Drying Large Rounds - Preventing Splitting
Is it possible to dry these without problems? October 20, 2003
I have rounds that I need to dry without splitting, but I don't want to invent the wheel if I don't have to. The rounds will come from green ponderosa pine and will be 4-5 inches thick and up to 48 inches in diameter. Does anyone have hands-on experience with preserving rounds in PEG (Pentacryl)? Are there better ways?
(Sawing and Drying Forum)
I was told a long time ago that you couldn't treat wood discs that thick with PEG and get the process to work, and that you would have to soak the wood in the PEG solution for up to a year or more to assure enough penetration in the fresh wood cell walls (and even then not know if it was a long enough soak until the piece was dried without checking).
I am trying roughly the same thing, in cypress. The bowl turners use a dish soap and water solution when they turn bowls. Claim the bowls may dry out of shape, but rarely crack??
A dish soap solution does the trick. I have seen it myself. Have no idea how it would work for a huge round, but it's sure cheaper than PEG.
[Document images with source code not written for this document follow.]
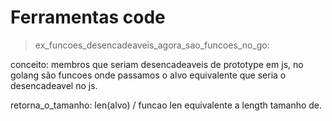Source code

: # Ferramentas code

> ex_funcoes_desencadeaveis_agora_sao_funcoes_no_go:

conceito: membros que seriam desencadeaveis de prototype em js, no golang são funcoes onde passamos o alvo equivalente que seria o desencadeavel no js.

retorna_o_tamanho: len(alvo) / funcao len equivalente a length tamanho de.

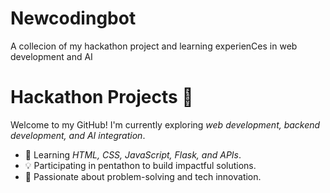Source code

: # Newcodingbot
A collecion of my hackathon project and learning experienCes in web development and AI
# Hackathon Projects 🚀  
Welcome to my GitHub! I'm currently exploring *web development, backend development, and AI integration*.  
- 🌱 Learning *HTML, CSS, JavaScript, Flask, and APIs*.  
- 💡 Participating in pentathon to build impactful solutions.  
- 🚀 Passionate about problem-solving and tech innovation.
To dry rounds without splitting, you will have "to invent the wheel." There are ways to minimize the cracking, such as using PEG or other treatments. There are ways to hide the cracks, such as cutting into quarters and then gluing together after drying. However, there are no ways to stop shrinkage and the resultant cracks. Note that a turned bowl can shrink without cracking only because it is no longer a flat disc and even then it has to distort to dry.
All the treatments such as dish soap and water or PEG just prolong the drying process. It does not stop the process nor does it stop the cracking or distorting.
I have tried the soap on pieces 1 1/2 thick, rough turned bowls, and it did not work for me. Thin bowls do work.
We have had success with preventing log slices from cracking by drilling a hole in the pith of the heart. It allows the wood to shrink with some relief in the center. I know this will not work for turning blanks but if you are just trying to save the round it should.
Is this hole about right?
Dry several disks and put a kerf (bark to pith) in each one in a different location. Then when dry, use one of the disks for a source of pie-shaped pieces; from the main disks, cut out any splits (use a piece shape) and put a new piece from the special disk into the hole.
Gene Wengert, forum technical advisor
To preserve (hardwood) discs I am doing the following: first cut them at about a 70 degree angle to the heart so the annual rings are not completely concentric. Then I seal them almost completely leaving the centermost rings unsealed. Slow dry, removing a little of the sealer from the center out occasionally. Sometimes you will get more small checks, but fewer monster checks. Also, wood should be seasoned on the log at least one year.
Did you know that disks can also be buried in fresh manure for a few months and will dry out without much cracking?
Gene Wengert, forum technical advisor
The comments below were added after this Forum discussion was archived as a Knowledge Base article (add your comment).
Comment from contributor R:
I attended a Woodworkers Show that featured Steve Russel, woodturner. He has been doing extensive testing to reduce spitting of green turnings. He boils his initially turned bowl stock for one hour per inch of thickness. Note: this means the water has to get to a rolling boil again with the wood in the water before the clock starts. He, along with multiple other woodturners, has reduced stock splitting by as much as 50%. The boiling water heats the lignum to allow it to realign to the existing shape of the reduced stock, thereby reducing internal stresses along with assisting the drying process.